Introduction

Completed

The Dickerson Hierarchy of Reliability offers a map for navigating reliability challenges; what needs to be addressed and in what order. Like other hierarchies of this sort, it's important that the level you're on is solid before moving up the pyramid.

This module addresses the level roughly in the middle of the pyramid. Having addressed your monitoring and your incident review (perhaps with the help of other Learn modules in this learning path), you now have the opportunity to focus on principles and practices that can help you level up your operations practice.

In this module, we'll be focusing on post-incident reviews that can help you learn from failure, resulting in improved reliability.

When you've completed this module, you will:

  • Discover the importance of learning from incidents.
  • Understand the aspects of complex systems that make learning from failure important.
  • Learn when and how to conduct a post-incident review.
  • Understand the purpose and goals of a post-incident review.
  • Know the components that go into a good post-incident review.
  • Be aware of common traps to avoid.
  • Identify helpful practices to conduct a better review.

An introductory story

To set the scene for this module, here's a true story (or half of it, actually; we'll get to the second part later in this module):

During World War II, the B-17 "Flying Fortress" aircraft was involved in a series of accidents. We don't know all of the details of these accidents, and we don't know exactly how many there were. It was wartime, and many of the details were secret and remain secret. What we know is that there were a significant number of similar incidents, involving many individual aircraft and—if it helps when talking about such a serious topic—we can be almost certain that nobody was gravely injured in any of them.

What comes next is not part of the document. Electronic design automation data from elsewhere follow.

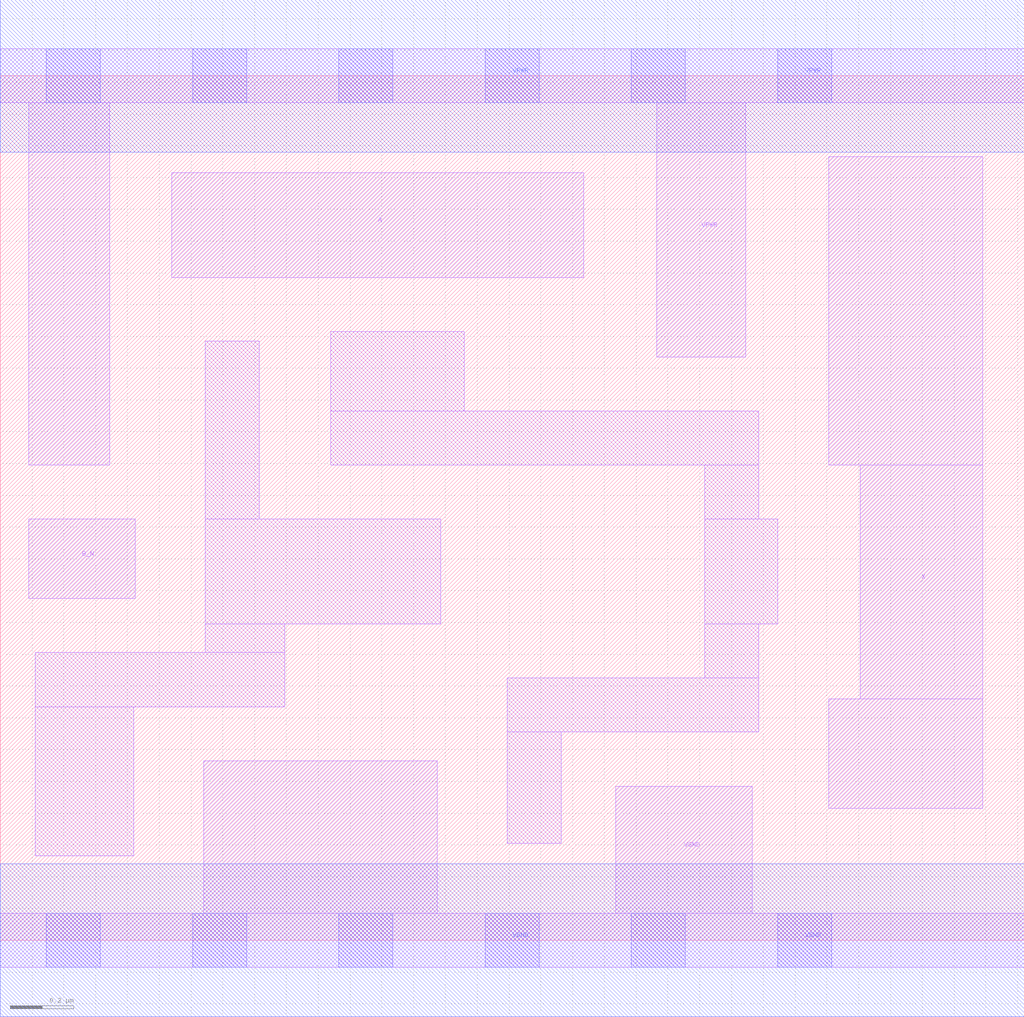
<source format=lef>
# Copyright 2020 The SkyWater PDK Authors
#
# Licensed under the Apache License, Version 2.0 (the "License");
# you may not use this file except in compliance with the License.
# You may obtain a copy of the License at
#
#     https://www.apache.org/licenses/LICENSE-2.0
#
# Unless required by applicable law or agreed to in writing, software
# distributed under the License is distributed on an "AS IS" BASIS,
# WITHOUT WARRANTIES OR CONDITIONS OF ANY KIND, either express or implied.
# See the License for the specific language governing permissions and
# limitations under the License.
#
# SPDX-License-Identifier: Apache-2.0

VERSION 5.7 ;
  NAMESCASESENSITIVE ON ;
  NOWIREEXTENSIONATPIN ON ;
  DIVIDERCHAR "/" ;
  BUSBITCHARS "[]" ;
UNITS
  DATABASE MICRONS 200 ;
END UNITS
PROPERTYDEFINITIONS
  MACRO maskLayoutSubType STRING ;
  MACRO prCellType STRING ;
  MACRO originalViewName STRING ;
END PROPERTYDEFINITIONS
MACRO sky130_fd_sc_hdll__or2b_1
  CLASS CORE ;
  FOREIGN sky130_fd_sc_hdll__or2b_1 ;
  ORIGIN  0.000000  0.000000 ;
  SIZE  3.220000 BY  2.720000 ;
  SYMMETRY X Y R90 ;
  SITE unithd ;
  PIN A
    ANTENNAGATEAREA  0.138600 ;
    DIRECTION INPUT ;
    USE SIGNAL ;
    PORT
      LAYER li1 ;
        RECT 0.540000 2.085000 1.835000 2.415000 ;
    END
  END A
  PIN B_N
    ANTENNAGATEAREA  0.138600 ;
    DIRECTION INPUT ;
    USE SIGNAL ;
    PORT
      LAYER li1 ;
        RECT 0.090000 1.075000 0.425000 1.325000 ;
    END
  END B_N
  PIN X
    ANTENNADIFFAREA  0.455500 ;
    DIRECTION OUTPUT ;
    USE SIGNAL ;
    PORT
      LAYER li1 ;
        RECT 2.605000 0.415000 3.090000 0.760000 ;
        RECT 2.605000 1.495000 3.090000 2.465000 ;
        RECT 2.705000 0.760000 3.090000 1.495000 ;
    END
  END X
  PIN VGND
    DIRECTION INOUT ;
    USE GROUND ;
    PORT
      LAYER li1 ;
        RECT 0.000000 -0.085000 3.220000 0.085000 ;
        RECT 0.640000  0.085000 1.375000 0.565000 ;
        RECT 1.935000  0.085000 2.365000 0.485000 ;
      LAYER mcon ;
        RECT 0.145000 -0.085000 0.315000 0.085000 ;
        RECT 0.605000 -0.085000 0.775000 0.085000 ;
        RECT 1.065000 -0.085000 1.235000 0.085000 ;
        RECT 1.525000 -0.085000 1.695000 0.085000 ;
        RECT 1.985000 -0.085000 2.155000 0.085000 ;
        RECT 2.445000 -0.085000 2.615000 0.085000 ;
      LAYER met1 ;
        RECT 0.000000 -0.240000 3.220000 0.240000 ;
    END
  END VGND
  PIN VPWR
    DIRECTION INOUT ;
    USE POWER ;
    PORT
      LAYER li1 ;
        RECT 0.000000 2.635000 3.220000 2.805000 ;
        RECT 0.090000 1.495000 0.345000 2.635000 ;
        RECT 2.065000 1.835000 2.345000 2.635000 ;
      LAYER mcon ;
        RECT 0.145000 2.635000 0.315000 2.805000 ;
        RECT 0.605000 2.635000 0.775000 2.805000 ;
        RECT 1.065000 2.635000 1.235000 2.805000 ;
        RECT 1.525000 2.635000 1.695000 2.805000 ;
        RECT 1.985000 2.635000 2.155000 2.805000 ;
        RECT 2.445000 2.635000 2.615000 2.805000 ;
      LAYER met1 ;
        RECT 0.000000 2.480000 3.220000 2.960000 ;
    END
  END VPWR
  OBS
    LAYER li1 ;
      RECT 0.110000 0.265000 0.420000 0.735000 ;
      RECT 0.110000 0.735000 0.895000 0.905000 ;
      RECT 0.645000 0.905000 0.895000 0.995000 ;
      RECT 0.645000 0.995000 1.385000 1.325000 ;
      RECT 0.645000 1.325000 0.815000 1.885000 ;
      RECT 1.040000 1.495000 2.385000 1.665000 ;
      RECT 1.040000 1.665000 1.460000 1.915000 ;
      RECT 1.595000 0.305000 1.765000 0.655000 ;
      RECT 1.595000 0.655000 2.385000 0.825000 ;
      RECT 2.215000 0.825000 2.385000 0.995000 ;
      RECT 2.215000 0.995000 2.445000 1.325000 ;
      RECT 2.215000 1.325000 2.385000 1.495000 ;
  END
  PROPERTY maskLayoutSubType "abstract" ;
  PROPERTY prCellType "standard" ;
  PROPERTY originalViewName "layout" ;
END sky130_fd_sc_hdll__or2b_1

</source>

In each case, what would happen is this: A B-17 would come in to land, would land successfully, and then either on the runway or taxiing back to the hanger, something strange would happen. Something serious would happen. The B-17 would be on the ground and all of a sudden the landing gear would suddenly retract, and the plane would collapse onto the runway.

In each case, the investigators would look for evidence of mechanical or electrical failure, and in each case, they couldn't find any. So, what they concluded was that this was a case of pilot error, that the pilots had mistakenly retracted the landing gear.

Here's two additional pieces of information: the investigators were correct that no mechanical or electrical failures had occurred. The accidents kept happening.

This information might lead you to be dissatisfied with the initial conclusion reached about these accidents, perhaps leave you wondering if this is the whole story. In this module, we're going to propose that something is missing in this conclusion and in the investigations that led to it.